Statutory (Qualified) Stock Options
Background
Stock options granted as incentive stock options (ISOs) or under employee stock purchase plans (ESPPs) enable corporations to attract and retain employees and encourage employees to take an interest in the welfare of their companies and participate financially in their growth. The flexibility that corporations have traditionally enjoyed in making these options (also known as "statutory" or "qualified" stock options) available came under assault during the 107th and 108th Congresses, both legislatively and by proposed regulation.
During the 107th Congress, the Levin-McCain Bill (S. 1940) and its companion, the Stark Bill (H.R. 4075), both entitled Ending the Double Standard for Stock Options Act, proposed modifications in the treatment of stock options under the Internal Revenue Code that would force corporations to expense the options when issued—using questionable methodology that would yield speculative valuations—or forgo tax benefits. Similar attacks continued during the 108th Congress and are anticipated in the 109th Congress as well.
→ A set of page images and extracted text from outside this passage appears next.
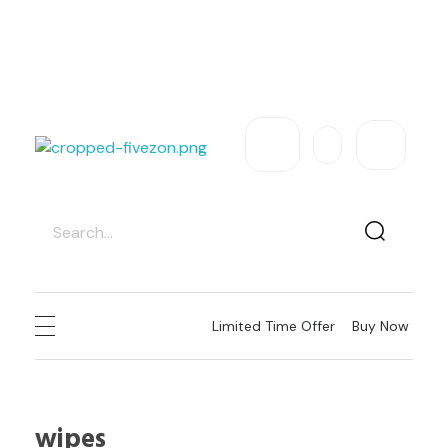
Exclusive Sale – Welcome To
FIVEZON
USD
Need Help
Sign In / Register
fivezon
Ecommerce store for everyone
Limited Time Offer
Buy Now
wipes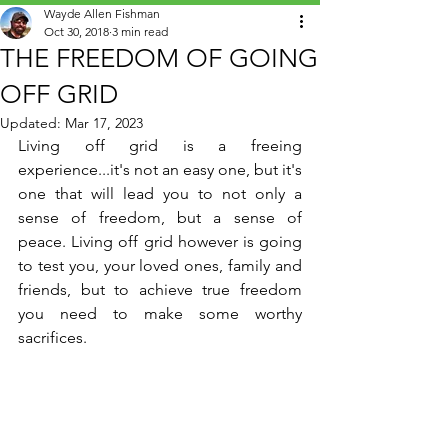
Wayde Allen Fishman
Oct 30, 2018
3 min read
THE FREEDOM OF GOING
OFF GRID
Updated:
Mar 17, 2023
Living off grid is a freeing 
experience...it's not an easy one, but it's 
one that will lead you to not only a 
sense of freedom, but a sense of 
peace. Living off grid however is going 
to test you, your loved ones, family and 
friends, but to achieve true freedom 
you need to make some worthy 
sacrifices.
Meanwhile, the Treasury Department leveled a regulatory attack against stock options. It proposed regulations that would impose new Federal Insurance Contributions Act and Federal Unemploy-ment Tax Act (FUTA) payroll taxes on the exercise of ISO and ESPP stock options, breaking with more than 30 years of interpretation that exempted these options from payroll taxes. The U.S. Chamber fended off efforts to impose mandatory stock option expensing. It was also successful in obtaining an indefinite moratorium on the effective date of proposed regulations that would impose payroll taxes on the exercise of statutory stock options, and later in working to enact legislation—the American Jobs Creation Act of 2004 (Public Law 108-357)—that preempts regulations of this kind.
U.S. Chamber Position
The Chamber is committed to preventing the mandatory expensing of stock options that would use faulty valuation.